Kampmann sticks resolutely to observation and depiction, and never slips into analysis, polemics or moralising. Distanced but never without empathy, her perspective is characterised by a cool melancholy, and in its manner of dwelling on apocalyptic events it evinces a special kind of beauty, an aesthetic at once austere and calm that makes the terror accessible to us without at the same time diminishing its impact. It could serve as a kind of political poetry well suited to our age: it does not agitate, it simply bids us see, and its restrained, almost parenthetic air of disapprobation brings the extent of the devastation home to us more powerfully than strident recriminations could do in our current circumstances.

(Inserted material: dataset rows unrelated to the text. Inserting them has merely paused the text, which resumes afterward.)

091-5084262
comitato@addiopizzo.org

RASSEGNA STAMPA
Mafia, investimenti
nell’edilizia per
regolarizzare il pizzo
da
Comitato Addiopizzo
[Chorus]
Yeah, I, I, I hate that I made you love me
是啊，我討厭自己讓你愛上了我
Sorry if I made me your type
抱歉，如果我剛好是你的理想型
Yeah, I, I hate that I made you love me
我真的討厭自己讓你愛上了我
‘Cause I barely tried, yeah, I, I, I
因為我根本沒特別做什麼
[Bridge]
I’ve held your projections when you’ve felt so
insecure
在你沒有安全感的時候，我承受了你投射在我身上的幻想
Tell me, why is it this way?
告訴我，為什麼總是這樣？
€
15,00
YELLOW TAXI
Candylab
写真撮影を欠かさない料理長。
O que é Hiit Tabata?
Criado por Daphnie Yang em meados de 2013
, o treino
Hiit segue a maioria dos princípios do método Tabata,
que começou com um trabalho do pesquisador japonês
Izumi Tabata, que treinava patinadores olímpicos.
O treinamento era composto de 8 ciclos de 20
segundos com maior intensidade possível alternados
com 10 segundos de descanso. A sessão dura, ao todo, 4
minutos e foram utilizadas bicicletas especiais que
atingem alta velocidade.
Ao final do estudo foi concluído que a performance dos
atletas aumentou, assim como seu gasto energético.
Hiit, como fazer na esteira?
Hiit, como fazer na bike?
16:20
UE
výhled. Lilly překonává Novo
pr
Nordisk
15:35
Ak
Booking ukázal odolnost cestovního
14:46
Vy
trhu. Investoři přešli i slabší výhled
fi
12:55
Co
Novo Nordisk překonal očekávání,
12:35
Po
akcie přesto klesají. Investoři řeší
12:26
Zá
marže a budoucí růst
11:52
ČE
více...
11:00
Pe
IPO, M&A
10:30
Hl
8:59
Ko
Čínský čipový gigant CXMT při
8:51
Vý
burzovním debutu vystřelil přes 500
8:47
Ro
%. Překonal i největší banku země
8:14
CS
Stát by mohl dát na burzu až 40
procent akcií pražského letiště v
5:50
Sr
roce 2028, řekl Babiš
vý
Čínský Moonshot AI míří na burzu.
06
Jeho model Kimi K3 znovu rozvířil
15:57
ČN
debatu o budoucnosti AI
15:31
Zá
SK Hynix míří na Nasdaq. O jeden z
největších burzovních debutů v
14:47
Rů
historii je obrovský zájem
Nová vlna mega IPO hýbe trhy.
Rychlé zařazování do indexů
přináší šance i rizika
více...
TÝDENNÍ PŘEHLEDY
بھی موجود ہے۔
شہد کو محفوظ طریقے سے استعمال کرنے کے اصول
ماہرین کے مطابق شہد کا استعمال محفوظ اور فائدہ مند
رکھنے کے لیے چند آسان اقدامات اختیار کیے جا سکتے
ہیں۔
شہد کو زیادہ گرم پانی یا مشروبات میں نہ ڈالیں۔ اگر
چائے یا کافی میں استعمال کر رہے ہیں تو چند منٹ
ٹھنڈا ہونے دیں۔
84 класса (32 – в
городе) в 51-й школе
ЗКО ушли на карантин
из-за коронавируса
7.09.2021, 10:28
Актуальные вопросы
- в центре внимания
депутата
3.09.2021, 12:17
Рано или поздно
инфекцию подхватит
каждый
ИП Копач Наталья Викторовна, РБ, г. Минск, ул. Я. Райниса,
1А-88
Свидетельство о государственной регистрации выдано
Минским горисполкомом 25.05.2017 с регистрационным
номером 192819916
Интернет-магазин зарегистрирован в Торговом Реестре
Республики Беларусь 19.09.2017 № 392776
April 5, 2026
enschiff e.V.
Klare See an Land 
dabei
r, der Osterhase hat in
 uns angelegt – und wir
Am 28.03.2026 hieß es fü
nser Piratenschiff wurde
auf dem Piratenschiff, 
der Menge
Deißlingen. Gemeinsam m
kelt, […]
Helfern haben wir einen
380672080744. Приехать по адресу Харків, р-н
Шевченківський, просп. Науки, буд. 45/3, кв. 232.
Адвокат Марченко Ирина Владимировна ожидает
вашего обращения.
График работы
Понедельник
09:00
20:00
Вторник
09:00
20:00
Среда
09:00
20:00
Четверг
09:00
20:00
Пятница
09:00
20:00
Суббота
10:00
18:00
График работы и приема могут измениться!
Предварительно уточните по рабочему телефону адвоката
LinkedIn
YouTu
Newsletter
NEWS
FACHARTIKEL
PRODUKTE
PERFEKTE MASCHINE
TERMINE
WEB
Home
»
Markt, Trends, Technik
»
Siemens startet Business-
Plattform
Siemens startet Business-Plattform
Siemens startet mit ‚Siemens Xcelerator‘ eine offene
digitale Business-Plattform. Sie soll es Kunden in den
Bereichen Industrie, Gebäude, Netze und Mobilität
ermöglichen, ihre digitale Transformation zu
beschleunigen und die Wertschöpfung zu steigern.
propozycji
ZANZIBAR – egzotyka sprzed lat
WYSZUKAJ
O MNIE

These poems seem predestined for translation into other langugaes, as they dispense with rhyme, metre and other formal poetic effects, and rely instead on the expressive force of the imagery and the associative potential of the words. They thus amount to a kind of prose poetry with their sometimes fractured syntax and their organic rather than formalistic line breaks, together with a total avoidance of capitalisation and near-total avoidance of punctuation. Both their matter and their mood will surely lend themselves to translation into any language whatever without suffering the slightest diminution of their impact.
Translated by John Reddick

By Kristina Maidt-Zinke
Kristina Maidt-Zinke is a book and music critic at the Süddeutsche Zeitung and also writes reviews for Die Zeit.
Publisher's Summary
Newspaper boys, a girl on a playground, youths with their naive dreams and blue eyeliner – ultimately everyone who drifts or sways through life – all wonder about the bigger picture.
Anja Kampmann shot to fame with two books: her first novel Wie hoch die Wasser stiegen (High as the Waters Rise), and her poetry collection, Proben von Stein und Licht. “Rarely do poets’ first collections come across as finished and laconic as this one, with a sure feeling that beauty often gets in the way of truth”, wrote Paul Jandl in the magazine Literarische Welt.
Anja Kampmann’s new poems are more conscious of form than her previous ones yet also more playful and open; they conjure up marshland, make figures appear and their recurring motifs link the collection together to form a panorama of our times. They confirm Anja Kampmann’s reputation as an independent, unusual voice of her generation.